GIVEN PASSAGE →

* * * * * * * * *

Golden Gate Assembly is a one-pot cloning method that uses Type IIS restriction enzymes, most commonly BsaI, to join multiple DNA fragments in a single reaction without leaving any scar sequence at the junctions.

The key property of Type IIS enzymes is that they cut outside their recognition sequence rather than within it. This means the recognition site can be placed at the end of a fragment so that when the enzyme cuts, the recognition site itself is removed. What remains is a short custom 4-base-pair overhang at each junction, which the designer specifies in the primer sequence. Because every junction in the assembly has a different 4-base overhang, each fragment can only join its correct neighbor in the correct orientation. Order and direction are determined by the overhang sequences, not by chance.

The reaction contains all fragments, BsaI, and T4 ligase together in one tube. It cycles between 37°C, where the enzyme cuts, and 16°C, where the ligase seals compatible overhangs. Once two fragments are correctly joined, the BsaI recognition site is gone from that junction and the ligated product cannot be re-cut. This drives the reaction toward the fully assembled product over multiple cycles.

Compared to Gibson assembly, Golden Gate offers more precise control over junction sequences and scales well to 10 or more fragments in a single reaction. Gibson is simpler for small assemblies of 2 to 4 fragments because it only requires sequence overlap in the primers and runs isothermally at 50°C. Golden Gate requires that the BsaI recognition sequence does not appear anywhere inside the fragments being assembled, otherwise the enzyme will cut in the wrong place.

* * * * * * * * *

SUPPLIED MATERIAL →
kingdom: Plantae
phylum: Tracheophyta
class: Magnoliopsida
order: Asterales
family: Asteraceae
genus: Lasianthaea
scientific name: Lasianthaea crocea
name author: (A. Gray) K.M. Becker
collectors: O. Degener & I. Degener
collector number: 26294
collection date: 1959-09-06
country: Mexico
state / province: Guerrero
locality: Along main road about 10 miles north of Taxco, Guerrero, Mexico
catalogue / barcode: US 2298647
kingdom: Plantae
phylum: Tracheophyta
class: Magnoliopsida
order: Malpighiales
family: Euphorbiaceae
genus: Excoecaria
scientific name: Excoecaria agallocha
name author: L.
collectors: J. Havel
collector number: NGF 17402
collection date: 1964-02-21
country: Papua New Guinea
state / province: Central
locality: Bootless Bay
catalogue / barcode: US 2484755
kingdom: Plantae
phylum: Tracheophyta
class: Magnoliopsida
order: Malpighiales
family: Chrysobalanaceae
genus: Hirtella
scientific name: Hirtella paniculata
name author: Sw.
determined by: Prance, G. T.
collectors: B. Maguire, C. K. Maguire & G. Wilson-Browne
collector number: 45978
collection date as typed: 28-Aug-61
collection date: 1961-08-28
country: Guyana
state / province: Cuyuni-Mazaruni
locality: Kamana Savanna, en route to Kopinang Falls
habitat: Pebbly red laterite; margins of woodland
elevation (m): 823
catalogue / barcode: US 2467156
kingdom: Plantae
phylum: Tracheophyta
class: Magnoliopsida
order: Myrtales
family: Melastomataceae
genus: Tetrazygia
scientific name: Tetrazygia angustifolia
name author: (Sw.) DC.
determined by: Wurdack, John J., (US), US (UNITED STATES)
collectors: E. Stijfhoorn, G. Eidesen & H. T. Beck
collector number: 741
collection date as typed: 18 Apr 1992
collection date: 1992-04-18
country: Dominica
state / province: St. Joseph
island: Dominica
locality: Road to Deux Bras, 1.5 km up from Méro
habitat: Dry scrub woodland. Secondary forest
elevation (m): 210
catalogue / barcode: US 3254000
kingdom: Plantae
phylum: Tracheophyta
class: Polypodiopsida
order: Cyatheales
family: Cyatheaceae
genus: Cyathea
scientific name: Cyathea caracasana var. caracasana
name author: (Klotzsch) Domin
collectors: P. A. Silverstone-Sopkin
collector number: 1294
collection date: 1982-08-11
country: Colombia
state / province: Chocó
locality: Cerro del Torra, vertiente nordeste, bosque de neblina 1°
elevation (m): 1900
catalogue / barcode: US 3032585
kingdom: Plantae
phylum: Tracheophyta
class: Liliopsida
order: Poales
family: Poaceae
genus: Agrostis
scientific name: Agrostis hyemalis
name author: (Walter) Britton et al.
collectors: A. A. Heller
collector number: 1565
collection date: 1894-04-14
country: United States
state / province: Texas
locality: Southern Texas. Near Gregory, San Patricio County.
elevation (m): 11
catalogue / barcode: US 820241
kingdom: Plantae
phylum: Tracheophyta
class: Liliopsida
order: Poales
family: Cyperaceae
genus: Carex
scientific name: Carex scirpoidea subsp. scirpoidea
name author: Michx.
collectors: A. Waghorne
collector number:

* * * * * * * * *

PROMPT A →
Answer from the Golden Gate passage:
(i) Which Type IIS enzyme is named as the most commonly used?
(ii) Between which two temperatures does the reaction cycle?
(iii) At what temperature does Gibson assembly run?
PROMPT B → According to the Golden Gate passage, why does the reaction progress toward the fully assembled product over multiple cycles? Answer in one to three sentences.

RESPONSE A →
(i) BsaI.
(ii) 37°C and 16°C.
(iii) 50°C.

RESPONSE B → Once two fragments are correctly joined, the BsaI recognition site is gone from that junction. The ligated product therefore cannot be re-cut, and this drives the reaction toward the fully assembled product over multiple cycles.